**ZIEL DER ÜBUNG**
Welcher Song wurde laut dem Textabschnitt über „Alice im Wunderland“ nach Aussage von John Lennon von Alice inspiriert?

In Ray Bradburys dystopischem Roman „Fahrenheit 451“ gelten der Besitz und das Lesen von Büchern als sozial schädlich und damit als kriminell. Stoßen mechanische Spürhunde irgendwo noch auf einen Fetzen gedruckter Literatur, wird dieser umgehend von einer pervertierten Feuerwehr entzündet und vernichtet. 
Lewis Carrolls Roman „Alice im Wunderland“ gilt Dissidenten außerhalb der Stadt dabei als eines der schlicht unverzichtbaren Werke, die sie unbedingt vor dem Vergessen schützen wollen, indem sie sie auswendig lernen und im Gedächtnis bewahren.

Auch John Lennon hatte es dieser Text angetan: Sein psychedelisch anmutender Song „Lucy in the Sky with Diamonds“ sei von Alice und ihrem Weg in eine ganz andere Welt inspiriert gewesen, offenbarte der Beatle.

**BEREITGESTELLTES MATERIAL**

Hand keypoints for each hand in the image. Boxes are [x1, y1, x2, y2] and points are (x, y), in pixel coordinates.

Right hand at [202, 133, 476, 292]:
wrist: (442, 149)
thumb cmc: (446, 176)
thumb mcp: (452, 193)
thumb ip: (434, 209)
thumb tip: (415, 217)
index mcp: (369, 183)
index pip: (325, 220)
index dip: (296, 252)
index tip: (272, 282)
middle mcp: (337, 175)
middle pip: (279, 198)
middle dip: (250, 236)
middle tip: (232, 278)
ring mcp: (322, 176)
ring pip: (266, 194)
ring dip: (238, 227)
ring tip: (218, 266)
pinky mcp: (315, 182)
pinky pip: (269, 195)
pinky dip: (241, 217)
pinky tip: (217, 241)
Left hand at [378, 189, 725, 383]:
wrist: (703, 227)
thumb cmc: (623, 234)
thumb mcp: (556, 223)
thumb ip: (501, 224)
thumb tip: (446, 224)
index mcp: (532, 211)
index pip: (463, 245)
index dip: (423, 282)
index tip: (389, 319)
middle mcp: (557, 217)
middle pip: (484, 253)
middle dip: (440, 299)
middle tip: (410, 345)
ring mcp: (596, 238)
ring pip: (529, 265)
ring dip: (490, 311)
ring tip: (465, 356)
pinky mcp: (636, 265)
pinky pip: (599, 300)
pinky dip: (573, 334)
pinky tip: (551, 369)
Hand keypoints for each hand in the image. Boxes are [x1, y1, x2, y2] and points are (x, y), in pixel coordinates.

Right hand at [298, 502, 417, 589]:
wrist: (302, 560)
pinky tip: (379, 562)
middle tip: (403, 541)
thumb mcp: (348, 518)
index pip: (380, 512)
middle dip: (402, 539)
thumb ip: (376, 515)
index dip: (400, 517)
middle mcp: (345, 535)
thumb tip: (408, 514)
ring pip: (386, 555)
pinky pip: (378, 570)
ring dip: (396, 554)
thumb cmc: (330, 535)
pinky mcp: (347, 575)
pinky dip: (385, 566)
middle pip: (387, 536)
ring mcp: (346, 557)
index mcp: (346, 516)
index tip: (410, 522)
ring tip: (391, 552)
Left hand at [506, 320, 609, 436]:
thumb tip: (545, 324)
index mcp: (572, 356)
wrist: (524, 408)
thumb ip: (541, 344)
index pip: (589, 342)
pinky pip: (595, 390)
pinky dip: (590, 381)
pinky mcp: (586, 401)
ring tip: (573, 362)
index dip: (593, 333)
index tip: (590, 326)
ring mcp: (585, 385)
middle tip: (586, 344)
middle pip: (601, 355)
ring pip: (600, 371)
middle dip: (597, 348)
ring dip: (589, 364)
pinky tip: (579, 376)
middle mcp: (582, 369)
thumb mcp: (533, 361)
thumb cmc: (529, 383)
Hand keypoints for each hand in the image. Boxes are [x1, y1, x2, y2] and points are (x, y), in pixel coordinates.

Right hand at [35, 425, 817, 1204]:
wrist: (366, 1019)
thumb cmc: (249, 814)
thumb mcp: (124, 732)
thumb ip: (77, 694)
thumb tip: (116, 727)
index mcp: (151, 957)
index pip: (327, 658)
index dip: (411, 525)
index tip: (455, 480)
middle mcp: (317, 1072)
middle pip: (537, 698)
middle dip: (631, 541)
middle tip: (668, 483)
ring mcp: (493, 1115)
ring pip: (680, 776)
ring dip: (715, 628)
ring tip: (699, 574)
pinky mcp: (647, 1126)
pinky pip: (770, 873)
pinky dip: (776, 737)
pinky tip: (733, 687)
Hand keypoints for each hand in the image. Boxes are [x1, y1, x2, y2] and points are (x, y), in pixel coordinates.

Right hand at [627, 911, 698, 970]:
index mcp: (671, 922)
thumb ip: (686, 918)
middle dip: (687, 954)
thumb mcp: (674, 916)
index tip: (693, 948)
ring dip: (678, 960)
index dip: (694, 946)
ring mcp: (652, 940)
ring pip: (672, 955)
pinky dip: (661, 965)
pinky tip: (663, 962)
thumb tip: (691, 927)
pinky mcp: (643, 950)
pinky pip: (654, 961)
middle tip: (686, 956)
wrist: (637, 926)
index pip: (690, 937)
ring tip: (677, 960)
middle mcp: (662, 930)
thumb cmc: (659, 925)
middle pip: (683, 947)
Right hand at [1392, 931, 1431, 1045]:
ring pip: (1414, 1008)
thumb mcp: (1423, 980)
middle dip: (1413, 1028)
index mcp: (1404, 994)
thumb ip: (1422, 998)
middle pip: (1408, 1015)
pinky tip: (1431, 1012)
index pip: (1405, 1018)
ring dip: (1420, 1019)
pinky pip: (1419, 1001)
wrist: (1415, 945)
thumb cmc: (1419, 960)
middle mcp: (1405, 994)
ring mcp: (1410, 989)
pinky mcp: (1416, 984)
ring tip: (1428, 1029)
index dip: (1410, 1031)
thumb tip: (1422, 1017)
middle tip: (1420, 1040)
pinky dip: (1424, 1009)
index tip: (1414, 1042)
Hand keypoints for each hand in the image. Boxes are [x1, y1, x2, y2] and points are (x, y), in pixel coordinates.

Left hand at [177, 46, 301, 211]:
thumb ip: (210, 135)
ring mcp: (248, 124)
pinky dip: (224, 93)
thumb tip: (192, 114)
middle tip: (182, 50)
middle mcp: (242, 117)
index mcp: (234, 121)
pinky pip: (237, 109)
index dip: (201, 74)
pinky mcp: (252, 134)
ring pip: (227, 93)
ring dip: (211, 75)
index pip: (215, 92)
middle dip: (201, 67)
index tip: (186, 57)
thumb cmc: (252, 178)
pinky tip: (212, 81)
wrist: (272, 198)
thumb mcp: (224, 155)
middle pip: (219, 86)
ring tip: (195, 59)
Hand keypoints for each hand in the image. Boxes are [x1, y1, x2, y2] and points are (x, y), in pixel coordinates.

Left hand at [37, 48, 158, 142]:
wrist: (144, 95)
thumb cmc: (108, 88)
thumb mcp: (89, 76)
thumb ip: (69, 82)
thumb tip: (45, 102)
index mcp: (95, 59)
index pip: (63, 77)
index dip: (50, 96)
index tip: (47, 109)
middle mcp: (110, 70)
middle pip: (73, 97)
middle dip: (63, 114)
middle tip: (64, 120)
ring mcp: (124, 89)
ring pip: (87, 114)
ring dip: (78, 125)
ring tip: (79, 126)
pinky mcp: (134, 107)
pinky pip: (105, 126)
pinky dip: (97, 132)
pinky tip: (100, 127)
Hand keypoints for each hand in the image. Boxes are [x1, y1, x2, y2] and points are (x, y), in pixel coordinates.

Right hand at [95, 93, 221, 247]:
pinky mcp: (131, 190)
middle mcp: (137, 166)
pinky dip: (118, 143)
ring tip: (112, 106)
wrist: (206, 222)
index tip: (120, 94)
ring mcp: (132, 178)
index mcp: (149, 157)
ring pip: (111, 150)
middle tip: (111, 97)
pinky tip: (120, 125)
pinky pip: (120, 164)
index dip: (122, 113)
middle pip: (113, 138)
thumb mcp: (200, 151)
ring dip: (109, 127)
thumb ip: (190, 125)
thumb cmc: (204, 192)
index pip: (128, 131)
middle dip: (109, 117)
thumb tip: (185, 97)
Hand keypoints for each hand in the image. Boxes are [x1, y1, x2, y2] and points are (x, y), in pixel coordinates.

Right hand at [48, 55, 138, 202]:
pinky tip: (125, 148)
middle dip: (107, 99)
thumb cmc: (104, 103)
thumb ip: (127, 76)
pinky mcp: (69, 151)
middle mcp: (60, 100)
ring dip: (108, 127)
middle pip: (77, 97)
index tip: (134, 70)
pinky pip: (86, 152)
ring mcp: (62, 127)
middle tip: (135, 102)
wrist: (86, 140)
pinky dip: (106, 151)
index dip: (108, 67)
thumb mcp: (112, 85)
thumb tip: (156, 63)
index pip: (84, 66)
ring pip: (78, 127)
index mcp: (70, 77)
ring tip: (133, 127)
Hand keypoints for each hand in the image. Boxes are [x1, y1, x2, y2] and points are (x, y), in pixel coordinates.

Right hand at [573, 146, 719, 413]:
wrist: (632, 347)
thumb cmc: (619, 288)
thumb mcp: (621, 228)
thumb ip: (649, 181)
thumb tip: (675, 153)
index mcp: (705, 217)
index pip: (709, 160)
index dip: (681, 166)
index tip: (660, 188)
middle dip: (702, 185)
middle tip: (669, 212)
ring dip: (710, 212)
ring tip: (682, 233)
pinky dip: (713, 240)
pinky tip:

**LÖSUNG DER ÜBUNG**
„Lucy in the Sky with Diamonds“